Antonio Nappa, Christopher Hobbs, Andrea Lanzi

What do Apple, the FBI and a Belgian politician have in common? In 2003, in Belgium there was an election using electronic voting machines. Mysteriously one candidate summed an excess of 4096 votes. An accurate analysis led to the official explanation that a spontaneous creation of a bit in position 13 of the memory of the computer attributed 4096 extra votes to one candidate. One of the most credited answers to this event is attributed to cosmic rays i.e.(gamma), which can filter through the atmosphere. There are cases though, with classical computers, like forensic investigations, or system recovery where such soft-errors may be helpful to gain root privileges and recover data. In this paper we show preliminary results of using radioactive sources as a mean to generate bit-flips and exploit classical electronic computation devices. We used low radioactive emissions generated by Cobalt and Cesium and obtained bit-flips which made the program under attack crash. We also provide the first overview of the consequences of SEUs in quantum computers which are today used in production for protein folding optimization, showing potential impactful consequences. To the best of our knowledge we are the first to leverage SEUs for exploitation purposes which could be of great impact on classical and quantum computers.

Iñigo Querejeta-Azurmendi, Panagiotis Papadopoulos, Matteo Varvello et al.

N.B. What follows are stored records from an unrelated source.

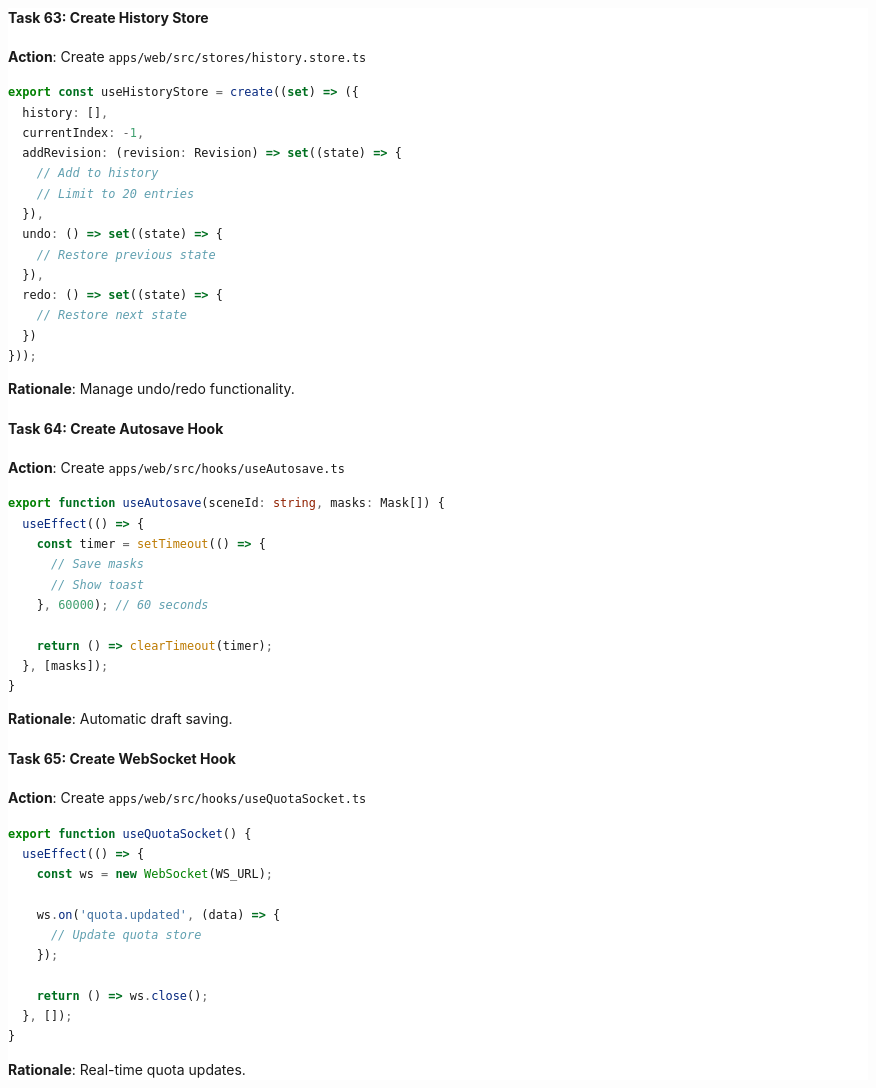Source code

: #### Task 63: Create History Store
**Action**: Create `apps/web/src/stores/history.store.ts`
```typescript
export const useHistoryStore = create((set) => ({
  history: [],
  currentIndex: -1,
  addRevision: (revision: Revision) => set((state) => {
    // Add to history
    // Limit to 20 entries
  }),
  undo: () => set((state) => {
    // Restore previous state
  }),
  redo: () => set((state) => {
    // Restore next state
  })
}));
```
**Rationale**: Manage undo/redo functionality.

#### Task 64: Create Autosave Hook
**Action**: Create `apps/web/src/hooks/useAutosave.ts`
```typescript
export function useAutosave(sceneId: string, masks: Mask[]) {
  useEffect(() => {
    const timer = setTimeout(() => {
      // Save masks
      // Show toast
    }, 60000); // 60 seconds
    
    return () => clearTimeout(timer);
  }, [masks]);
}
```
**Rationale**: Automatic draft saving.

#### Task 65: Create WebSocket Hook
**Action**: Create `apps/web/src/hooks/useQuotaSocket.ts`
```typescript
export function useQuotaSocket() {
  useEffect(() => {
    const ws = new WebSocket(WS_URL);
    
    ws.on('quota.updated', (data) => {
      // Update quota store
    });
    
    return () => ws.close();
  }, []);
}
```
**Rationale**: Real-time quota updates.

Recent studies show that 20.4% of the internet traffic originates from automated agents. To identify and block such ill-intentioned traffic, mechanisms that verify the humanness of the user are widely deployed, with CAPTCHAs being the most popular. Traditional CAPTCHAs require extra user effort (e.g., solving mathematical puzzles), which can severely downgrade the end-user's experience, especially on mobile, and provide sporadic humanness verification of questionable accuracy. More recent solutions like Google's reCAPTCHA v3, leverage user data, thus raising significant privacy concerns. To address these issues, we present zkSENSE: the first zero-knowledge proof-based humanness attestation system for mobile devices. zkSENSE moves the human attestation to the edge: onto the user's very own device, where humanness of the user is assessed in a privacy-preserving and seamless manner. zkSENSE achieves this by classifying motion sensor outputs of the mobile device, based on a model trained by using both publicly available sensor data and data collected from a small group of volunteers. To ensure the integrity of the process, the classification result is enclosed in a zero-knowledge proof of humanness that can be safely shared with a remote server. We implement zkSENSE as an Android service to demonstrate its effectiveness and practicality. In our evaluation, we show that zkSENSE successfully verifies the humanness of a user across a variety of attacking scenarios and demonstrates 92% accuracy. On a two years old Samsung S9, zkSENSE's attestation takes around 3 seconds (when visual CAPTCHAs need 9.8 seconds) and consumes a negligible amount of battery.

Matteo Varvello, Iñigo Querejeta Azurmendi, Antonio Nappa et al.

Distributed Virtual Private Networks (dVPNs) are new VPN solutions aiming to solve the trust-privacy concern of a VPN's central authority by leveraging a distributed architecture. In this paper, we first review the existing dVPN ecosystem and debate on its privacy requirements. Then, we present VPN0, a dVPN with strong privacy guarantees and minimal performance impact on its users. VPN0 guarantees that a dVPN node only carries traffic it has "whitelisted", without revealing its whitelist or knowing the traffic it tunnels. This is achieved via three main innovations. First, an attestation mechanism which leverages TLS to certify a user visit to a specific domain. Second, a zero knowledge proof to certify that some incoming traffic is authorized, e.g., falls in a node's whitelist, without disclosing the target domain. Third, a dynamic chain of VPN tunnels to both increase privacy and guarantee service continuation while traffic certification is in place. The paper demonstrates VPN0 functioning when integrated with several production systems, namely BitTorrent DHT and ProtonVPN.